General Motors (GM), Fiat Chrysler Automobiles (FCAU), and other major automakers reported weaker-than-expected U.S. sales for March, hurt by declining demand for sedans and light dealer traffic during the Easter weekend.
Sales for the month appeared to be about 16.8 million vehicles on an annualized basis, well below expectations of about 17.25 million, company executives and analysts said. Shares of several automakers fell.
Mark Wakefield, head of AlixPartners’ automotive practice, said light dealer traffic over the Easter weekend, which usually falls in April, hampered sales.
Still, he said he remained confident that 2016 sales would exceed the 2015 record of 17.4 million vehicles as relatively low interest rates, strong employment, and low gasoline prices support demand for new vehicles, particularly SUVs and pickup trucks.
While Ford (F) and Nissan’s results topped estimates, those from the remaining top half-dozen automakers in the U.S. market fell short of expectations.
Japanese carmaker Toyota (TM) said its sales fell 2.7% to 219,842 vehicles. Analysts on average had expected about 239,000, or a rise of about 6%, according to a Reuters poll.
Honda’s (HMC) sales were up 9.4% against analysts’ expectations of a 17% rise.
Fiat Chrysler’s sales rose 8% to 213,187 vehicles, well below analysts’ estimates of 220,000 to 229,700.
Normally the largest U.S. automaker, GM said its sales rose 0.9% to 252,128 vehicles, about 2,600 fewer than crosstown rival Ford’s and below the 3% increase analysts expected.

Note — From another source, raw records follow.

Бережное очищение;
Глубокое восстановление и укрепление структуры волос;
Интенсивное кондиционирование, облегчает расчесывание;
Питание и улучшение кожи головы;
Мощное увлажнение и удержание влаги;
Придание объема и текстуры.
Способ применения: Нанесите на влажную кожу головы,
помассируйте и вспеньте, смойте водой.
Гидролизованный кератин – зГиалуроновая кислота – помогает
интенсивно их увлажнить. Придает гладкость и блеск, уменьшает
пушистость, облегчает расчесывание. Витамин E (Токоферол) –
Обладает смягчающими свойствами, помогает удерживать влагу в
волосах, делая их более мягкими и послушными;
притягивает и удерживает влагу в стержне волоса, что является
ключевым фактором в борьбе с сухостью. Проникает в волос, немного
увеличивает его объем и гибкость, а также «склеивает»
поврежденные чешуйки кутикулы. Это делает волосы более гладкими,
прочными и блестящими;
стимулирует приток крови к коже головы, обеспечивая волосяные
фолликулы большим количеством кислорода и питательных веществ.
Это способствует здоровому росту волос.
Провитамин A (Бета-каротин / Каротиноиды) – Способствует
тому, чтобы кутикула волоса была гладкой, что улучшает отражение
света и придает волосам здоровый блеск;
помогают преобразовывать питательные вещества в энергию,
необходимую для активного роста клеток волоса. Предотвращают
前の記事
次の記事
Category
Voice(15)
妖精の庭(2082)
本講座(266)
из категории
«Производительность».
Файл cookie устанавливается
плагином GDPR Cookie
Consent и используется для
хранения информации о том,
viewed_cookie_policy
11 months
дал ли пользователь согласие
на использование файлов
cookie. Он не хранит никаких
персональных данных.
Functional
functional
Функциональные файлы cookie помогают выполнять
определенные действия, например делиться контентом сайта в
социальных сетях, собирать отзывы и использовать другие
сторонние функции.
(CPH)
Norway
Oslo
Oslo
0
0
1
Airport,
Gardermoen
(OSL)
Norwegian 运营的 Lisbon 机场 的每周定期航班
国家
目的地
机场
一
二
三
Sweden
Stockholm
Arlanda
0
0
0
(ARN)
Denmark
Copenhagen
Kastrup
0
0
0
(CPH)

Sales to consumers rose 6%, GM said, as it pulled back on its sales to rental agencies, which are not as lucrative. The company plans to cut sales to U.S. rental car fleets by 80,000 to 90,000 vehicles this year.
Honda said its U.S. sales rose 9.4%, but analysts had expected a 17% increase.
Ford said its March sales rose 8%, narrowly topping analyst expectations. The average selling price of its vehicles increased $1,600, said U.S. sales chief Mark LaNeve.
Nissan reported a 13% gain on the strength of its mainstay sedans, beating expectations of a rise of 11%.